### [Tarefa A]
Responde a estas perguntas com base no excerto sobre o funeral de Jaime Gonçalves:
(i) De que cidade tinha sido arcebispo Jaime Gonçalves?
(ii) Como foi transmitida a cerimónia fúnebre?
(iii) De que acusava ele os políticos nos últimos meses de vida?

Do chefe de Estado, Filipe Nyusi, aos representantes dos maiores partidos moçambicanos, líderes religiosos e académicos, todos quiseram prestar a última homenagem ao ex-arcebispo da Beira, tido como o “herói da reconciliação”, quando o país ameaça resvalar para uma nova guerra.

A palavra paz andou de boca em boca naquela cerimónia fúnebre transmitida em direto por um canal de televisão privado, enfatizada em todos os discursos e declarações à imprensa, sinalizando a intranquilidade com uma crise instalada e que deixou em sofrimento Jaime Gonçalves nos últimos meses da sua vida, quando acusava os políticos de promoverem uma democracia de ódio.

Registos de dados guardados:
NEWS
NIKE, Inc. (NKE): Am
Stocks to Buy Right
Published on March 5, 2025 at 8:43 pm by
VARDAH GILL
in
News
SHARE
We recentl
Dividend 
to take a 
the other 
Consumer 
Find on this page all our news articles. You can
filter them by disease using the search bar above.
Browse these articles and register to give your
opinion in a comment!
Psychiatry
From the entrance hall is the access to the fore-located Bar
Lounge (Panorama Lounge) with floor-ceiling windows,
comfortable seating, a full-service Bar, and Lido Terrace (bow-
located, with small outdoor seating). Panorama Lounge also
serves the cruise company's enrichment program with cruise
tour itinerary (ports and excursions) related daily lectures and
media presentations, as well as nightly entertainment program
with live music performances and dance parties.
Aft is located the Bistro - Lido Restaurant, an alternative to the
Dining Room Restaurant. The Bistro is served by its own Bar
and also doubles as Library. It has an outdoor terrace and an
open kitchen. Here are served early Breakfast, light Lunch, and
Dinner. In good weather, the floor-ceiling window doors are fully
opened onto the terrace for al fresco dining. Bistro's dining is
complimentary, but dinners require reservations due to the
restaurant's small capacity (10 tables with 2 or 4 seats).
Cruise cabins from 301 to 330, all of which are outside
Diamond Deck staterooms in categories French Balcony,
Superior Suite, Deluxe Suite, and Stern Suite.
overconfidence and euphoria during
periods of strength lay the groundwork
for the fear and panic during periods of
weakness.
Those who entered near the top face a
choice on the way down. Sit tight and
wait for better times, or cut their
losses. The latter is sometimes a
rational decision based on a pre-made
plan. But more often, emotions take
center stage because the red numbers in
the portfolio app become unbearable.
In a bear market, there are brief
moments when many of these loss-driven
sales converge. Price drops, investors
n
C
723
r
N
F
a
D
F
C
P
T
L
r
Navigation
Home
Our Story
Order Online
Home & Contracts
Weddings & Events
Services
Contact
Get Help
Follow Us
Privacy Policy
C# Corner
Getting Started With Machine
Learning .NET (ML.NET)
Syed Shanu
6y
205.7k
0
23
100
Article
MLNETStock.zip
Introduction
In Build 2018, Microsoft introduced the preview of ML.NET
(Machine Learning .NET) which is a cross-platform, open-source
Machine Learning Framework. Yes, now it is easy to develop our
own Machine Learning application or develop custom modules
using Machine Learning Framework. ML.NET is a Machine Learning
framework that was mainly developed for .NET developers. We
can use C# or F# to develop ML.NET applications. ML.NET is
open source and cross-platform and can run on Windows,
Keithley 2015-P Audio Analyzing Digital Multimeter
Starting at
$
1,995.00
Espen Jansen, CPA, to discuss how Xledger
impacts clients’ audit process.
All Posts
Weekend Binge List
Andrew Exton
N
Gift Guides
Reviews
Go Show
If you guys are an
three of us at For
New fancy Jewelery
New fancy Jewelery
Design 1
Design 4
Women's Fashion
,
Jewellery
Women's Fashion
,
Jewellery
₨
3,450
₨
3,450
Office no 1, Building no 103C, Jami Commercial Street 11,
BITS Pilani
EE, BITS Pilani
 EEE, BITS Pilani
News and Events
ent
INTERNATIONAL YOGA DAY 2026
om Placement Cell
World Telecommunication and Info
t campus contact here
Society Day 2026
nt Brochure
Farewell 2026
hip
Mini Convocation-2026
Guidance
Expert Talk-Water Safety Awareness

### [Tarefa B]
Repete as linhas dos dados guardados sem qualquer alteração: começa na primeira linha desses dados e para depois da linha que contém "Dinner. In good".

### [Resposta A]
(i) Da Beira.
(ii) Em direto, por um canal de televisão privado.
(iii) De promoverem uma democracia de ódio.

### [Resposta B]
NEWS
NIKE, Inc. (NKE): Am
Stocks to Buy Right
Published on March 5, 2025 at 8:43 pm by
VARDAH GILL
in
News
SHARE
We recentl
Dividend 
to take a 
the other 
Consumer 
Find on this page all our news articles. You can
filter them by disease using the search bar above.
Browse these articles and register to give your
opinion in a comment!
Psychiatry
From the entrance hall is the access to the fore-located Bar
Lounge (Panorama Lounge) with floor-ceiling windows,
comfortable seating, a full-service Bar, and Lido Terrace (bow-
located, with small outdoor seating). Panorama Lounge also
serves the cruise company's enrichment program with cruise
tour itinerary (ports and excursions) related daily lectures and
media presentations, as well as nightly entertainment program
with live music performances and dance parties.
Aft is located the Bistro - Lido Restaurant, an alternative to the
Dining Room Restaurant. The Bistro is served by its own Bar
and also doubles as Library. It has an outdoor terrace and an
open kitchen. Here are served early Breakfast, light Lunch, and
Dinner. In good weather, the floor-ceiling window doors are fully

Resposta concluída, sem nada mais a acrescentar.